Das LaSalle Quartett

Im Herbstkatalog 2013 von Universal fanden sich Umschnitte veritabler Schallplatten-Klassiker, deren einer im Bewußtsein der Sammler stets präsent war: Das LaSalle-Quartett spielt das Gesamtwerk der großen Trias der Wiener Moderne, Schönberg, Berg, Webern.

Diese LP-Kassette galt mit Recht sogleich nach ihrem Erscheinen in den Siebzigerjahren als Ereignis. Nicht nur wegen der analytisch scharf konturierten Aufnahmen dieses zentralen Repertoires der musikalischen Moderne, sondern auch wegen des exzuellente, informativen Begleitbuchs, das der Kasseette beigegeben war, gestaltet von Ursula von Rauchhaupt. Das LaSalle Quartett ließ der Aufnahmeserie in den späten Siebzigern die Erstaufnahme des Zweiten Streichquartetts von Alexander Zemlinsky folgen – eine der folgenreichsten Schallplatten der jüngeren Interpretationsgeschichte.

Die Idee einer Zemlinsky-Renaissance lag damals in der Luft – die leidenschaftliche, hoch expressive Aufnahme des Zweiten Streichquartetts wurde deren Katalysator.

Original-LP-Ausgabe des II. Streichquartetts

Was als Ergänzung zur Bestandsaufnahme der sogenannten »Wiener Schule« gedacht war, entpuppte sich wider Erwarten als dermaßen durchschlagender Erfolg, daß das LaSalle Quartett bald die drei übrigen Quartette aus der Feder des Mannes folgen ließ, bei dem Arnold Schönberg in die Lehre gegangen waren. Auch die Zemlinsky-Quartette Nr. 1, 3 und 4 wurden also aufgenommen (und dzwar bereits in Digital-Technik). Im Rahmen einer unvergeßlichen Konzertserie – auch im Wiener Konzerthaus – wurden die vier Werke dann europaweit auch live präsentiert. Die Zemltinsky-Renaissance hatte begonnen.

Im CD-Zeitalter hat man dann Zemlinsky mit den drei ihm so verwandten Meistern vereint.
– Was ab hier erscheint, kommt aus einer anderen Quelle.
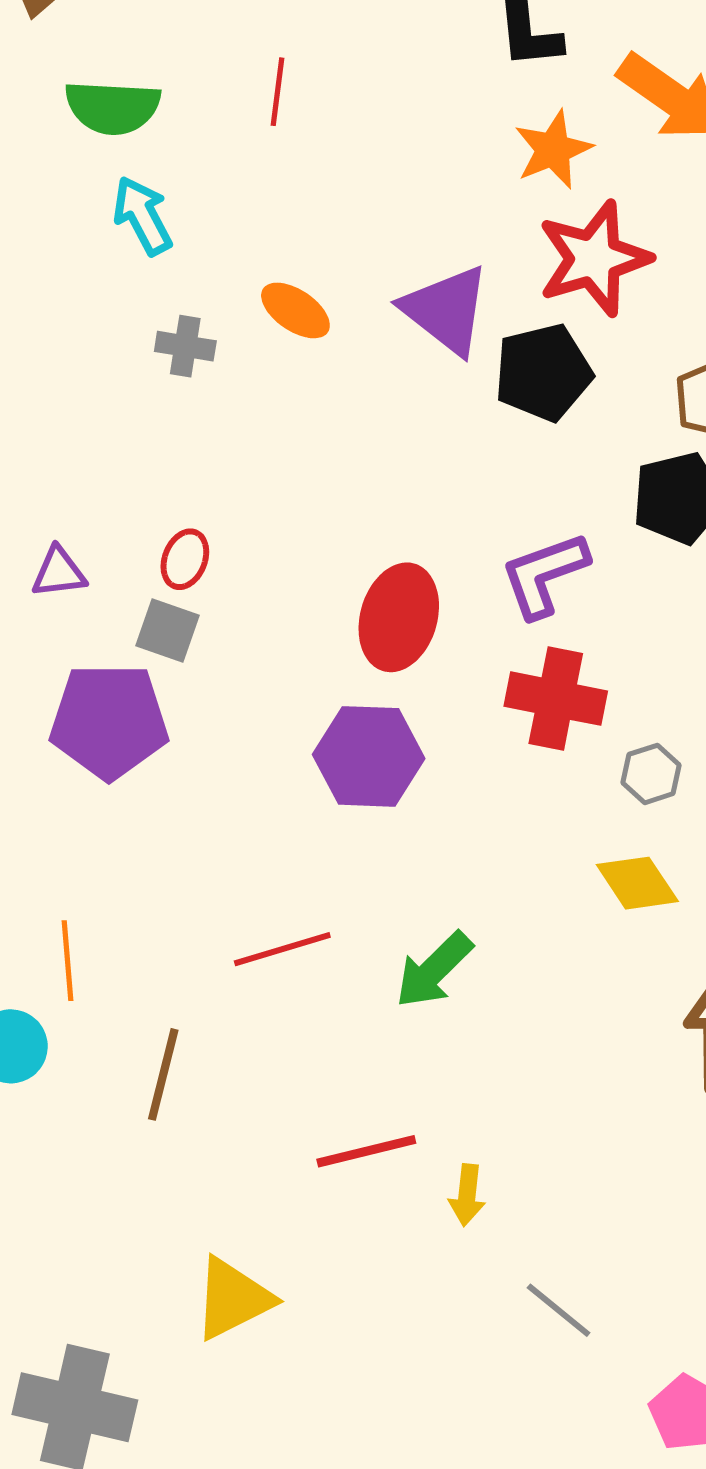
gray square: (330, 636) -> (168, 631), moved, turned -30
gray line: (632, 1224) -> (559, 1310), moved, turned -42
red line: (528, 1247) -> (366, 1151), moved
Die Edition wurde zu einem – exzellent interpretierten – erweiterten Kaleidophon der »Wiener Schule«. Auch ein Werk eines Vertreters der Schülergeneration, Hans Erich Apostel, ist dabei!

Das Beethoven-Abenteuer

Unter Sammlern gilt auch die Aufnahme der späten Beethoven-Streichquartette durch die »LaSalles« als unabdingbar, sie steht ziemlich quer zu den grunsätzlich auf einem Primat des Schönklangs basierenden Beethoven-Aufnahmen der jüngeren Interpretationsgeschichte – repräsentiert etwa durch das Amadeus- oder das Alban Berg Quartett, wobei letzteres Ensemble mit erstaunlichem Erfolg versuchte, die analytisch-kompromißlose Gangart des LaSalle-Quartetts mit der wienerisch-verbindlichen Musiziertradition zu verbinden. Das LaSalle-Quartett hingegen setzt hie und da auf rauhe Töne, immer aus dem struktruellen Denken heraus, nie aus einer aus dem Klangempfinden geborenen Ästhetik.

Die »Große Fuge«

Das stößt den Hörer manchmal vor den Kopf, sorgt aber für einige aufschlußreiche Hör-Erlebnisse, die am ehesten wohl an die Aufnahmen des legendären Kolisch-Quartetts erinnern, das ebenfalls zu den Klassikern aus der Perspektive des Umgangs mit zeitgenössischer Musik gefunden hatte.